The scientists found that the various patterns of gene variants that are inherited together, called haplotypes, occurred in the shape of a star. In other words, all of the haplotype networks had a common ancestor, from which many haplotypes diverged with a difference of only a few nucleotides between them.
They found almost 480 haplotypes in these clades. The V clade had 53, and the GH and GR clades had 89 clades each. In every case, the RBD region was more highly conserved relative to the spike, and was lowest for clades S and V. The virus may conserve the RBD since it is essential for targeting cell infection.
Among them, the most important was Hap-1, found to be present in 54% of strains in clades G and GH, and at 56% in GR. However, another, called Hap-252, was the predominant haplotype in clades V, L, S and O, at frequencies of 70%, 63%, 52% and 40%, respectively. The lowest number of haplotypes was in clade V, as was the nucleotide diversity.
Some changes are linked to functional attributes, such as one in clade L, and the D936Y in clade GH, which are associated with monomer stability. Another, A829T, in clade S, is linked with the fusion peptide. Such changes are found in 1% to 3.4% of the sequences.
The rate of evolution of the spike protein was estimated to be 1.08 x 10-3 nucleotide substitutions/site/year, and did not change between clades. However, the rates were somewhat lower for the founding clades relative to the more recent clades G, GH and GR. The overall rate of S nucleotide evolution is higher than that found from analyses of the whole genome.
Median-joining haplotype networks. The seven clades of SARS-CoV 2 described to date are compared to both the entire Spike and the RBD coding region. The diameters of the spheres are proportional to the frequency of haplotypes. The main haplogroups are indicated.
The primary reason for this higher evolutionary rate is because the genome contains many regions that are highly conserved, but the S region, on the other hand, is among the sequences that are changing most rapidly. However, there is no marked difference between this and the result of the analysis performed over the first four months of the pandemic.

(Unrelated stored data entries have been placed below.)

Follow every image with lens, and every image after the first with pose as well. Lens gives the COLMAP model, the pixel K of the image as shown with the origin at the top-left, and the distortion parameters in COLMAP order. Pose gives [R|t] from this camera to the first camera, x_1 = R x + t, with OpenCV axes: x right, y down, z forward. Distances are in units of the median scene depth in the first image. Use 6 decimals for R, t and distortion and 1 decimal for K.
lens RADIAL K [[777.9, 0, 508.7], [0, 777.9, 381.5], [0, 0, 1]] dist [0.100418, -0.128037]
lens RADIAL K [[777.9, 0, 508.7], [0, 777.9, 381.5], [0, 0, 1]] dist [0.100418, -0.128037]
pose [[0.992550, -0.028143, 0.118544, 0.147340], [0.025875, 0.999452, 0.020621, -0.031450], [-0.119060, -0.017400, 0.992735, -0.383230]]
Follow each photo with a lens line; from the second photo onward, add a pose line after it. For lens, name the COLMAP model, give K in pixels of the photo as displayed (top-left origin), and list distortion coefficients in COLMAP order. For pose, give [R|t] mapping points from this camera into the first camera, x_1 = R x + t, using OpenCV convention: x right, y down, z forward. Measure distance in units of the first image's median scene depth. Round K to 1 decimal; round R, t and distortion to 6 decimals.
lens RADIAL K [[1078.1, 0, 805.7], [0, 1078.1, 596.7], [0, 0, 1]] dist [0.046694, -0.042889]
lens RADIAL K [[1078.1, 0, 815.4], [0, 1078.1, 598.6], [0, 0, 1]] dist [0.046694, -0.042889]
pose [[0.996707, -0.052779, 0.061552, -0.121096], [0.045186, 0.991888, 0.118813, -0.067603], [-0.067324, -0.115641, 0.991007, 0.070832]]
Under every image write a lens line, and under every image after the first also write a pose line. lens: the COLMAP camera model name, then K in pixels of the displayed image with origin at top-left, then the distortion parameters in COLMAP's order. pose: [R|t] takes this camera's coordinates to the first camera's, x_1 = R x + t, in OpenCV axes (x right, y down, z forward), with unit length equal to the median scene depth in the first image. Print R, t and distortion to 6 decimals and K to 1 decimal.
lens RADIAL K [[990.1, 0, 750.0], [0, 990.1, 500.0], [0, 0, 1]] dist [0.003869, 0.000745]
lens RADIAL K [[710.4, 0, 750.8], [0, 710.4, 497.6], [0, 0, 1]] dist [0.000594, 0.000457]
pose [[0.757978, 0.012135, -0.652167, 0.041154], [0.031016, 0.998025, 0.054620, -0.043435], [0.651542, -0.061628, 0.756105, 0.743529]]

The study reports the process by which the spike protein underwent changes in different clades, while the virus was circulating in a global naïve population without pre-existing immunity. The results showed that the spike region remained quite stable over this period. As vaccines begin to be deployed, and a significant proportion of the world becomes infected and recovers, this situation could change, and require a re-evaluation of this parameter.
The authors point out, “The present evolutionary analysis is relevant since the spike protein of SARS-CoV-2 is the target for most therapeutic candidates; besides, changes in this protein could have consequences on viral transmission, response to antivirals and efficacy of vaccines.”
It could also be important in terms of understanding the characteristics of reinfection by other clades of the virus, as has already been reported.